_QUESTÕES DE ESTUDO_:
• A. De acordo com o texto sobre infidelidade partidária, qual foi a única unidade federativa em que não houve pedido de perda de mandato?
• B. Prossiga a redação do texto sobre infidelidade partidária a partir do ponto em que ele se encerra.

_TRECHO FORNECIDO_:
Resolução baixada pelo TSE para disciplinar os processos de perda de mandato por infidelidade partidária estabelece o prazo de 60 dias, a contar do recebimento da denúncia, para que a Justiça eleitoral cobre as devidas explicações, ouça os acusados e faça o julgamento do caso.
Partidos em xeque
A única unidade federativa em que não houve pedido de perda de mandato foi o Distrito Federal, justamente onde não há prefeitos nem vereadores. Paraná, Piauí e São Paulo são os três estados onde, respectivamente, há mais políticos “infiéis” ameaçados de cassação.
Autor de aproximadamente 700 das 1.080 ações por infidelidade partidária em tramitação no TRE-PR, o procurador regional eleitoral do Paraná, Néviton de Oliveira Batista Guedes, diz que a quantidade de processos de perda de mandato não reflete a realidade do mapa da infidelidade partidária no país. Segundo ele, esse número teria sido ainda maior não fosse a omissão dos partidos políticos.

Entradas de dados:
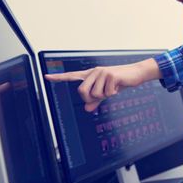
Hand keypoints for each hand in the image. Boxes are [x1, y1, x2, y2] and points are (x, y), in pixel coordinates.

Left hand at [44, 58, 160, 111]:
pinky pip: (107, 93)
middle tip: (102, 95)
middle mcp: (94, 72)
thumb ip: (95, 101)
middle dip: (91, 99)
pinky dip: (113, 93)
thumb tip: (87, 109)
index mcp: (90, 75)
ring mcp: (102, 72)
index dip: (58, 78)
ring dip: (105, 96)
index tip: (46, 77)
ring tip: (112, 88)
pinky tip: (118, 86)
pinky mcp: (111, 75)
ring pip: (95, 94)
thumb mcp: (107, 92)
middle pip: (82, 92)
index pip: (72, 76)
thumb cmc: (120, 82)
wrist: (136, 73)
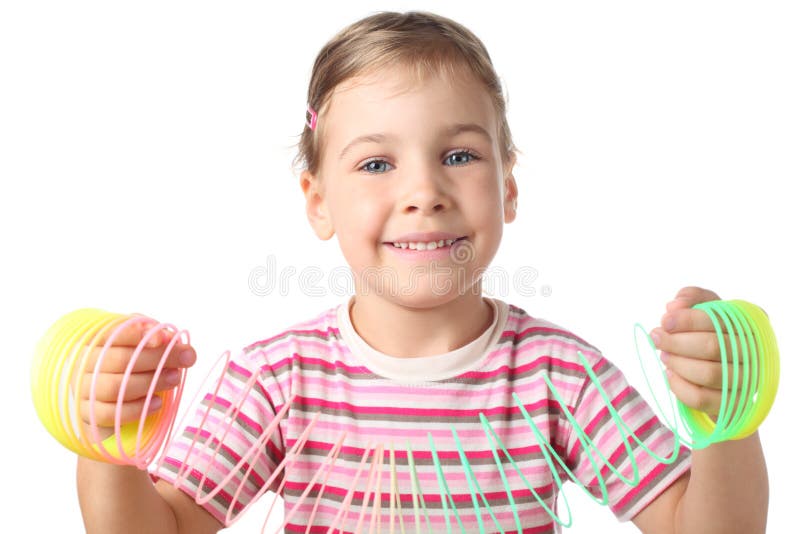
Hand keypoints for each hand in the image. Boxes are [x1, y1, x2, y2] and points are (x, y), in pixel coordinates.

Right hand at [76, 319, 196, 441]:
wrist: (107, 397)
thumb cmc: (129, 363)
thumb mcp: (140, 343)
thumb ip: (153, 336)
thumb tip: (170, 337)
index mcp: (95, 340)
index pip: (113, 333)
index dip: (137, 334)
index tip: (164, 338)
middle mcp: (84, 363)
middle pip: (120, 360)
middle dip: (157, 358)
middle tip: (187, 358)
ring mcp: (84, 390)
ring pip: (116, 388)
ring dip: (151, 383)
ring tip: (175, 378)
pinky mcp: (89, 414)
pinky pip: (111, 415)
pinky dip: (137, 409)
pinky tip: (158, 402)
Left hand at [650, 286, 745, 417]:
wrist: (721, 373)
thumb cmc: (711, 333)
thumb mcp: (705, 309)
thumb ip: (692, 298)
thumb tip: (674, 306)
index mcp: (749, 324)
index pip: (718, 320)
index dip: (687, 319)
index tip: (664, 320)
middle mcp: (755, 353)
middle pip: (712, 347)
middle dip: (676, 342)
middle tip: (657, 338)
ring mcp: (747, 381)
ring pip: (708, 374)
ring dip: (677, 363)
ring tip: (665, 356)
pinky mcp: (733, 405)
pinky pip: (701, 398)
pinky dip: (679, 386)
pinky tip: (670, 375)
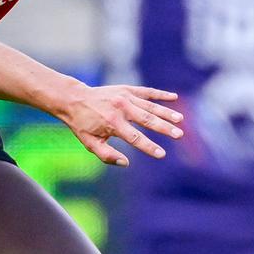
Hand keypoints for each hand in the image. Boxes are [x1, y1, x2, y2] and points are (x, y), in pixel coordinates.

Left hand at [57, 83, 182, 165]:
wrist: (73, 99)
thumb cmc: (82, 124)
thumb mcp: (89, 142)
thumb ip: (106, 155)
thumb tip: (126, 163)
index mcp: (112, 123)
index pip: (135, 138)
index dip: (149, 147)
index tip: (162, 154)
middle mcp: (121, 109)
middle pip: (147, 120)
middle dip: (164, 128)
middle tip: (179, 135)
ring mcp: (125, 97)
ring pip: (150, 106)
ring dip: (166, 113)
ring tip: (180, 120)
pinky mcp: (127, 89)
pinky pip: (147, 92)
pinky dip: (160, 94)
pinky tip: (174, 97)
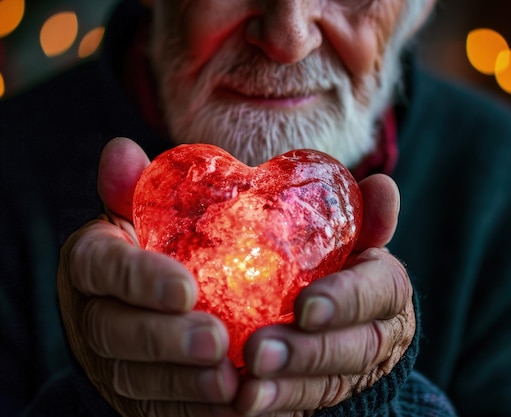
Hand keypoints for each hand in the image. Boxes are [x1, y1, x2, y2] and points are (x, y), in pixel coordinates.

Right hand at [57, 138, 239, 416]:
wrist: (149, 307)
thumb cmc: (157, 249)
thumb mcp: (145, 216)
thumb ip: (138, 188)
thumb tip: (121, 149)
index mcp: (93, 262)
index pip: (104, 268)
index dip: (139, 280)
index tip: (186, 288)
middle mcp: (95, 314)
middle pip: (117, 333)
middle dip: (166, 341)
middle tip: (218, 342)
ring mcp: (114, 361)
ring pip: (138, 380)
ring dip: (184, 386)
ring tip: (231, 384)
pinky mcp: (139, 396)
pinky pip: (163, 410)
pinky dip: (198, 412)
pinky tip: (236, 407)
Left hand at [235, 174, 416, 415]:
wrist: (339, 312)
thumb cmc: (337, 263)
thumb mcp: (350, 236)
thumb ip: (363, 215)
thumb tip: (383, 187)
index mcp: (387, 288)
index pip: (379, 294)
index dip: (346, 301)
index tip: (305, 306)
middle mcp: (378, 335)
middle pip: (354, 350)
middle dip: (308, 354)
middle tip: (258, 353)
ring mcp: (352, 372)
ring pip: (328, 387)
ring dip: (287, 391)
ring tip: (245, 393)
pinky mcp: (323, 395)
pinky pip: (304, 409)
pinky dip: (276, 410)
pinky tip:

_RESPOSTAS DOS EXERCÍCIOS_:
• A. O Distrito Federal.

• B.
“Primeiro, os partidos não fizeram o que deveriam fazer [cobrar o mandato dos infiéis]. Depois, muitos deles se recusaram a prestar as informações por nós solicitadas”, reclama o procurador. De acordo com Néviton, várias legendas se recusaram a fornecer, por exemplo, a relação dos políticos que deixaram a legenda e a data em que se deu a desfiliação. “Esses partidos são muito incoerentes”, critica.
Circunstâncias locais
“Houve um grande número de acordos entre políticos e partidos para a preservação de mandatos”, afirma o advogado Alberto Rollo, especialista em direito eleitoral. “Mas temos de examinar as injunções estaduais e municipais. Muitos partidos que se enfrentam em Brasília são aliados nos municípios e não têm interesse em pedir o mandato de um vereador que migrou para outro partido da própria base do prefeito”, observa o advogado.
Presidente nacional do partido que apresentou a consulta que deu origem à nova interpretação do TSE sobre a fidelidade partidária, o deputado Rodrigo Maia (DEM-RJ) admite que os diretórios municipais das legendas priorizaram, via de regra, as questões locais em detrimento da decisão da Justiça eleitoral.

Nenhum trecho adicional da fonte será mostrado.